Our city’s namesake penned the words in the weeks leading up to July 4, 1776; Jefferson inspired generations with these words. He drafted one of the most beautiful and powerful testaments to liberty and equality in world history. That Declaration of Independence has been called a mission statement for a revolution — and for a new nation.

Jefferson was a lawyer, congressman, governor of Virginia, and, ultimately, president. He died in Virginia on July 4, 1826 — the 50th anniversary of the Declaration of Independence — only a few hours before President John Adams also passed away in Massachusetts. Interestingly, in the moments before he passed, John Adams spoke his last words, eternally true if not in the literal sense in which he meant them: “Thomas Jefferson survives.”

Thomas Jefferson survives today in the American spirit shown in our city, the City of Jefferson. Jefferson City was incorporated in 1825, and the general assembly moved here in 1826, the same year our city’s namesake passed away.

Like Jefferson, I, too, chose to be a lawyer and chose a life of public service. Unlike Jefferson, who served in the legislative and executive branches, I chose to serve our country in the judicial branch. Since first becoming a judge in 1994, I’ve been committed to the independence of our courts. Daily, I strive to embody the American spirit beyond service on the bench by staying intentionally connected to my community, working for justice, and collaborating with our citizens to help ensure safe and healthy communities for those in Cole County.

Jefferson City families also reflect that same American spirit.

Every day, nearly 200 years after Jefferson’s death, we work hard, help our neighbors, and give back to our community. Every year, we carry on traditions of gathering as a family, enjoying the outdoors, watching fireworks by our beautiful state capitol (and by shooting our own fireworks!), and celebrating the freedom we share together as a country.
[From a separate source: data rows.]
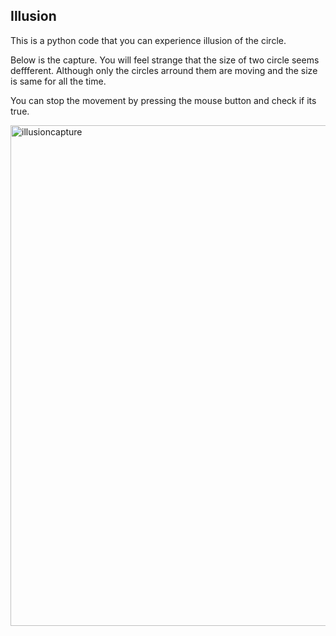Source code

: Illusion
---
This is a python code that you can experience illusion of the circle.

Below is the capture.
You will feel strange that the size of two circle seems deffferent.
Although only the circles arround them are moving and the size is same for all the time.

You can stop the movement by pressing the mouse button and check if its true.


<img width="801" alt="illusioncapture" src="https://user-images.githubusercontent.com/75876484/104092812-b6942b80-52c9-11eb-9851-dfd8824270ca.png">

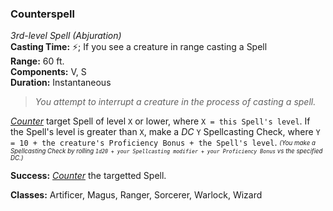 ### Counterspell
*3rd-level Spell (Abjuration)*  
**Casting Time:** ⚡; If you see a creature in range casting a Spell  
**Range:** 60 ft.  
**Components:** V, S  
**Duration:** Instantaneous  

> *You attempt to interrupt a creature in the process of casting a spell.*

*[Counter]* target Spell of level `X` or lower, where `X = this Spell's level`. If the Spell's level is greater than `X`, make a *DC* `Y` Spellcasting Check, where `Y = 10 + the creature's Proficiency Bonus + the Spell's level`. <sub><sup> *(You make a Spellcasting Check by rolling `1d20 + your Spellcasting modifier + your Proficiency Bonus` vs the specified DC.)* </sup></sub>

**Success:** *[Counter]* the targetted Spell.

**Classes:** Artificer, Magus, Ranger, Sorcerer, Warlock, Wizard

[Counter]: ../../Rules/Spellcasting/Countering%20A%20Spell.md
Just as the cover of that 1976 Newsweek states, this is “Our America.” It truly is “The Best Birthday.”

Happy Fourth of July, Jefferson City.

ABOUT COTTON

After graduating from Jefferson City High School, Walker studied at Indiana University and received his Bachelor of Arts in 1988 with a double major in history and political science. Judge Walker received his JD from MU in 1991. Walker has served on multiple committees with the Office of State Courts Administrator and currently serves as Past President of the Missouri Municipal and Associate Circuit Judges’ Association. He volunteers his time with many local organizations, is active in his church, and coaches youth basketball. He is married to Debra Massengale Walker, and they have two children: Jacquelyn, 19, and Quinn, 15. The entire Walker family is proud to call Jefferson City their hometown.